President Donald Trump's decision to cancel Afghan peace talks will cost more American lives, the Taliban said while the United States promised to keep up military pressure on the militants, in a stunning reversal of efforts to forge a deal ending nearly 20 years of war in Afghanistan.
The Islamist group issued a statement hours after Trump unexpectedly canceled planned secret talks with the Taliban's "major leaders" at the presidential compound in Camp David, Maryland. He broke off the talks after the Taliban claimed responsibility for an attack in Kabul last week that killed an American soldier and 11 others.
Zabihullah Mujahid, a Taliban spokesman, criticised Trump for calling off the dialogue and said US forces have been pounding Afghanistan with attacks at the same time.
"This will lead to more losses to the US," he said in a statement. "Its credibility will be affected, its anti-peace stance will be exposed to the world, losses to lives and assets will increase."
In Washington, Secretary of State Mike Pompeo said that Afghan peace talks were on hold and Washington would not withdraw troops from the region until it was convinced the Taliban could follow through on any significant commitments.
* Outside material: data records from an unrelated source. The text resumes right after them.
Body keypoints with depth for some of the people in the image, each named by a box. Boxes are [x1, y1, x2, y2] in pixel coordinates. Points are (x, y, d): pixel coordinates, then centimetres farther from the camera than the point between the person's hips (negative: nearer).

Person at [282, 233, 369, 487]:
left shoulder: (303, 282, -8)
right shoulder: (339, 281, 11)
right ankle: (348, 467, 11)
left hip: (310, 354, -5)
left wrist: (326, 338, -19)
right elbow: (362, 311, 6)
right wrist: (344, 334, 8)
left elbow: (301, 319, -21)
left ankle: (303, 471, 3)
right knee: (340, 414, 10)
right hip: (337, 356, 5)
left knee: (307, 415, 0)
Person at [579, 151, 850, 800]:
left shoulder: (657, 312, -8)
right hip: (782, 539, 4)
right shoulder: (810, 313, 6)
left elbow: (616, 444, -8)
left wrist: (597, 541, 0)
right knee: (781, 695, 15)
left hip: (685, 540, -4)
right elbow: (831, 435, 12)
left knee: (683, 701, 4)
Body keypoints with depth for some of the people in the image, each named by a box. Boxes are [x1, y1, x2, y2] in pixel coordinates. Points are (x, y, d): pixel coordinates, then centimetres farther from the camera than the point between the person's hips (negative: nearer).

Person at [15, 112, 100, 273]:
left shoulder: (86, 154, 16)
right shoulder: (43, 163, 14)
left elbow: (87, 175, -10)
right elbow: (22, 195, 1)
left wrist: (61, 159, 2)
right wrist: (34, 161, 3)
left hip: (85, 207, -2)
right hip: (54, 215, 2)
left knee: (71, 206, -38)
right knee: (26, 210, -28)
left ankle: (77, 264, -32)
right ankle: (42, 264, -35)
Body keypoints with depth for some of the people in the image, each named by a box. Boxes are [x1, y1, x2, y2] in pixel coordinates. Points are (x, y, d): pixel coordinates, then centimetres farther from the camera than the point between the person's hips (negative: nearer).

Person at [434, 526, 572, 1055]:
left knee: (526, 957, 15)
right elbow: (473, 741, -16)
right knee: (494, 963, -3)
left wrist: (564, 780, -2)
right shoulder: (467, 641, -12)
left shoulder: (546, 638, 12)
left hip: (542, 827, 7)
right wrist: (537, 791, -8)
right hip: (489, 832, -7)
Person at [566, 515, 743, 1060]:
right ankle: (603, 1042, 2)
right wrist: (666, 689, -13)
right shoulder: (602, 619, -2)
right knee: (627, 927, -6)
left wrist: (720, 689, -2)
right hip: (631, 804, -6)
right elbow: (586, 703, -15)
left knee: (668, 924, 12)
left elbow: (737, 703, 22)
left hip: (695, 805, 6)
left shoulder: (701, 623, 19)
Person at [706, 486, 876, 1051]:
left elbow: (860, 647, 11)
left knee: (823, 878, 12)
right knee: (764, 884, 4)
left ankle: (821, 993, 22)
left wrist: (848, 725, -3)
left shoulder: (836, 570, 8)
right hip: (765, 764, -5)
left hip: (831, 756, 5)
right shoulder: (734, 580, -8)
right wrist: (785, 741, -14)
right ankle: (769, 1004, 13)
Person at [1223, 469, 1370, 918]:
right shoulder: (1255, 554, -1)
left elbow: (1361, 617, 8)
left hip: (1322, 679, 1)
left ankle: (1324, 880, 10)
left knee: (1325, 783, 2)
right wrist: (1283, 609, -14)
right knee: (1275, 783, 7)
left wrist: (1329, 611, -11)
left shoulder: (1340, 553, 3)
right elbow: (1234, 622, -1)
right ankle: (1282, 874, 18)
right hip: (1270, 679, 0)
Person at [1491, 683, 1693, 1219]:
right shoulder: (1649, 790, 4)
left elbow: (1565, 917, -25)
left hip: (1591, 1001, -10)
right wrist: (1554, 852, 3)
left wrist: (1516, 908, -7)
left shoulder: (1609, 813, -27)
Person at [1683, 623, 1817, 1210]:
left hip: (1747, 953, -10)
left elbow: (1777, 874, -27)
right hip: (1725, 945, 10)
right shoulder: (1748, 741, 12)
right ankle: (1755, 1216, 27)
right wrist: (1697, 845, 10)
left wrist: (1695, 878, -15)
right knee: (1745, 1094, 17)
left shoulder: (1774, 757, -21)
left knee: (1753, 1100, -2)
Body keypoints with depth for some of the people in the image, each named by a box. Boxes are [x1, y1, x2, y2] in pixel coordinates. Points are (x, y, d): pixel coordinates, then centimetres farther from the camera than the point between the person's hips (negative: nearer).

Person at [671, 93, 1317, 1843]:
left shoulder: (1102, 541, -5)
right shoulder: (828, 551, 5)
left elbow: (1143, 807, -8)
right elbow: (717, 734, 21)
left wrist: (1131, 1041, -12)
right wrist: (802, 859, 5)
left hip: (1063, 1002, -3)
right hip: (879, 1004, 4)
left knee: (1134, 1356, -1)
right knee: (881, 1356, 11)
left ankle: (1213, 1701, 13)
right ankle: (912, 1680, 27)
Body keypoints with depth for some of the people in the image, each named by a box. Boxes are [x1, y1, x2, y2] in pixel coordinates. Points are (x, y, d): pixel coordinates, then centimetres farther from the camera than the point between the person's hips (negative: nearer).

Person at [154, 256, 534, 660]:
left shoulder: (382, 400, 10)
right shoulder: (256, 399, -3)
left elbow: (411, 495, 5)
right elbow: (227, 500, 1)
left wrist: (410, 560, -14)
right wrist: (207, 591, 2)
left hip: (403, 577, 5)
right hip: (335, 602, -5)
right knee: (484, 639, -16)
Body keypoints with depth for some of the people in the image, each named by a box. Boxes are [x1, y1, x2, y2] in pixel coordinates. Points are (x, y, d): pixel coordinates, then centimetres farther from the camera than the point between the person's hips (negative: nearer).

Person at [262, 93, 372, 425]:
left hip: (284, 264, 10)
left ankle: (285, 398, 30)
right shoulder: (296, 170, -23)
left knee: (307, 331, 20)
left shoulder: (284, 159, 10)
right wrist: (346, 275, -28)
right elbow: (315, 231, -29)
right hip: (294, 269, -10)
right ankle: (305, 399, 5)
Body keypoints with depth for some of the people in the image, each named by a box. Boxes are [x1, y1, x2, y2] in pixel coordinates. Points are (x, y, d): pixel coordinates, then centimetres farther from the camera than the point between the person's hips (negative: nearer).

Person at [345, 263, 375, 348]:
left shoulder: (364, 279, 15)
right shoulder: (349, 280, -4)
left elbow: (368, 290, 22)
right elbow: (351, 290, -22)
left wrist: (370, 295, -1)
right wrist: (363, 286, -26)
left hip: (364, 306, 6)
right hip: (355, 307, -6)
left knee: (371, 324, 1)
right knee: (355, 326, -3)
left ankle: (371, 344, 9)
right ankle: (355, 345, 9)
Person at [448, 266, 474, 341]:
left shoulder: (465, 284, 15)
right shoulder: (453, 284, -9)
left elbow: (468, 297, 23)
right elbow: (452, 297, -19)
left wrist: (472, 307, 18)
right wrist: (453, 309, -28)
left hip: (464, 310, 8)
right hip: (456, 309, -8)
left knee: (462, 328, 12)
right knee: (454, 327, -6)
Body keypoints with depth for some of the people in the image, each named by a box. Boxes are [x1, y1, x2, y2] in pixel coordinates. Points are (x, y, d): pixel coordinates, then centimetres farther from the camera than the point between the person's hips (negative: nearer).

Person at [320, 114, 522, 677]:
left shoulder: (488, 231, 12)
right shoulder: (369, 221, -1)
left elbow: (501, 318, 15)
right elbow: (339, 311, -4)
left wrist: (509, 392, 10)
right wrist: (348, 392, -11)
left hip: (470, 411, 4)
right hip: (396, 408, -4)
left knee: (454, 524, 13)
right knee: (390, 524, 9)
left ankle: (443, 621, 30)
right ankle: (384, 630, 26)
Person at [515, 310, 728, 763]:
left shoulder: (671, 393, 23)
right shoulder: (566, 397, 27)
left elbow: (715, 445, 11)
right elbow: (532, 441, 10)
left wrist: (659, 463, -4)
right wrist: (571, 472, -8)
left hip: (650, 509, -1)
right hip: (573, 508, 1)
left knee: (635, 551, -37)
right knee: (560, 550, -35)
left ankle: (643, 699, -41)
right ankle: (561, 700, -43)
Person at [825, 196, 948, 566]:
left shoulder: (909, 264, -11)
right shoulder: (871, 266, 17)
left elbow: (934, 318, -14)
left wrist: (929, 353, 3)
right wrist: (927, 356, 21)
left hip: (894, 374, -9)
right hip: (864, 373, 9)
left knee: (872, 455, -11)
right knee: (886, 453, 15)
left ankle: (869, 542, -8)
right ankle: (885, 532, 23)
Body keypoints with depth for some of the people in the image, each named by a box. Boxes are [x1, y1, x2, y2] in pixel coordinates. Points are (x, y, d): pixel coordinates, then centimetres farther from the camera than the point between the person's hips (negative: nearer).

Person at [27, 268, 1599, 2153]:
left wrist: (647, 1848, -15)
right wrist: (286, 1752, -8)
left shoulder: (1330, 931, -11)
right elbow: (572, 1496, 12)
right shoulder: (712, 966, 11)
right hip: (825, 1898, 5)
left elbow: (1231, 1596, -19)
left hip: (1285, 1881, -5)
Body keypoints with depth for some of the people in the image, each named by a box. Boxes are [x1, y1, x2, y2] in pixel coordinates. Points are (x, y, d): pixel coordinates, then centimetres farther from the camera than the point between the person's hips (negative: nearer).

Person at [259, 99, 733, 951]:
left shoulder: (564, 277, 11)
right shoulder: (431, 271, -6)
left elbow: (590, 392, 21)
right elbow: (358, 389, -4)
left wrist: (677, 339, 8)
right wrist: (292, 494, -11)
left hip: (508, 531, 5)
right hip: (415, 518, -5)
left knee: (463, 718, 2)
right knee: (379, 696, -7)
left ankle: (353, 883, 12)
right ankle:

The United States has recalled US special envoy for Afghanistan Zalmay Khalilzad to chart the path forward, Pompeo said in appearances on Sunday TV news shows. Asked on "Fox News Sunday" whether Afghan talks were dead, Pompeo said, "For the time being they are."
The secret plans by Trump emphasised how much faith the US president puts on personal diplomacy, even with people previous heads of state would have avoided meeting for fear of granting them imprimatur – now apparently including members of a militant group the US government officially classifies as terrorists.